Genau um diesen Punkt geht es hier: Wie viel dürfen Sie für die eigene Bestattung zurücklegen, ohne dass es im Heim aufgebraucht wird, und wie legen Sie es an, damit der Schutz auch hält.
Worum es beim Schonvermögen eigentlich geht
Schonvermögen ist der Teil Ihres Vermögens, den Sie behalten dürfen, bevor der Staat zahlt. Wer Grundsicherung im Alter bezieht oder im Pflegeheim auf Hilfe zur Pflege angewiesen ist, muss zuerst eigenes Geld einsetzen.
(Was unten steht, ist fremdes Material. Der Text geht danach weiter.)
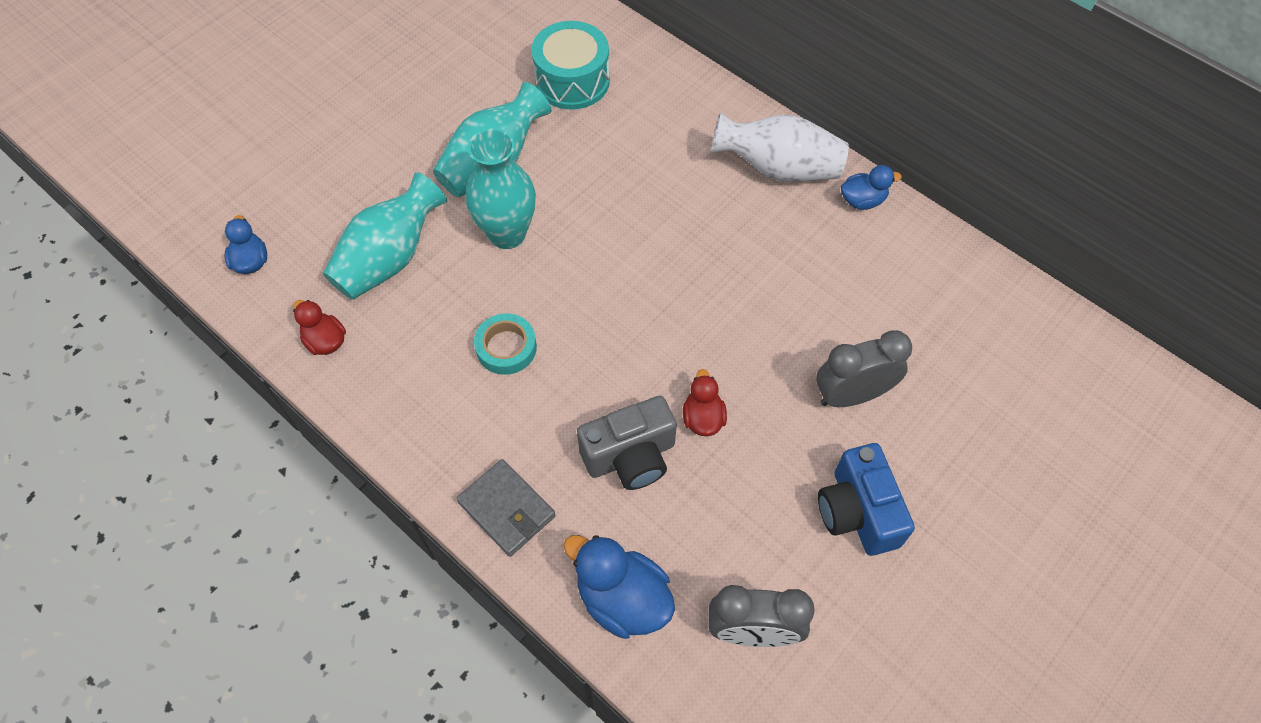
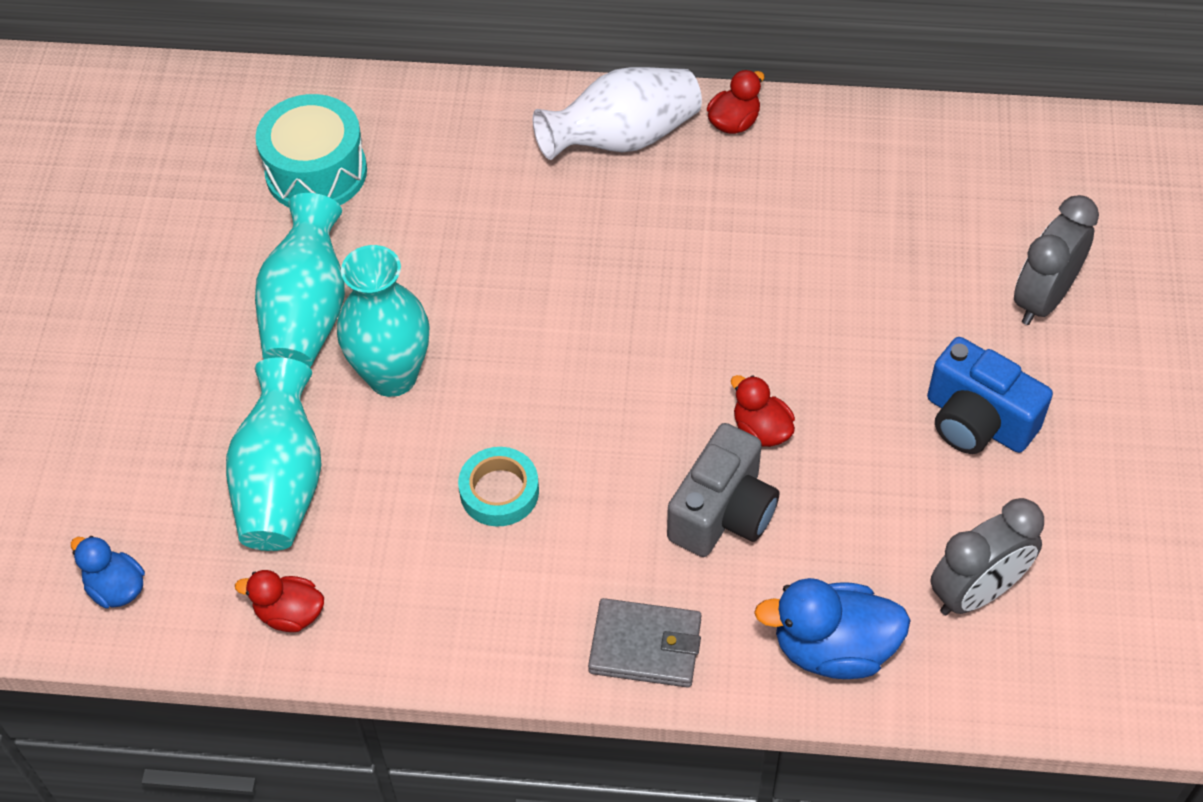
camera: 35 degrees left, 5 degrees down
(851, 395) = (882, 317): grey clock -> grey clock (1043, 299)
(862, 200) = (734, 122): blue duck -> red duck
Das nennt sich Nachranggrundsatz. Erst wenn das Vermögen bis auf einen Freibetrag aufgebraucht ist, springt das Sozialamt ein.
Dieser allgemeine Freibetrag liegt seit dem 1. Januar 2023 bei 10.000 Euro pro Person, vorher waren es 5.000 Euro. Bei Ehe- und Lebenspartnern verdoppelt er sich auf 20.000 Euro. Geregelt ist das in § 90 SGB XII.
Die Bestattungsvorsorge ist davon getrennt zu sehen. Sie ist im Gesetz nicht ausdrücklich als geschütztes Vermögen genannt, der Schutz leitet sich aus der Härtefallregelung in § 90 Abs. 3 SGB XII ab. Das Bundessozialgericht hat das in seiner Entscheidung vom 18. März 2008 (B 8/9b SO 9/06 R) bestätigt: Eine angemessene, eindeutig und dauerhaft für die Bestattung gebundene Vorsorge bleibt erhalten. Würde man jemanden zwingen, sie aufzulösen, wäre das eine besondere Härte.
In der Theorie heißt das: 10.000 Euro Freibetrag plus angemessene Bestattungsvorsorge, beides nebeneinander. In der Praxis sehe ich, dass nicht jedes Amt das so glatt durchwinkt, aber dazu gleich mehr.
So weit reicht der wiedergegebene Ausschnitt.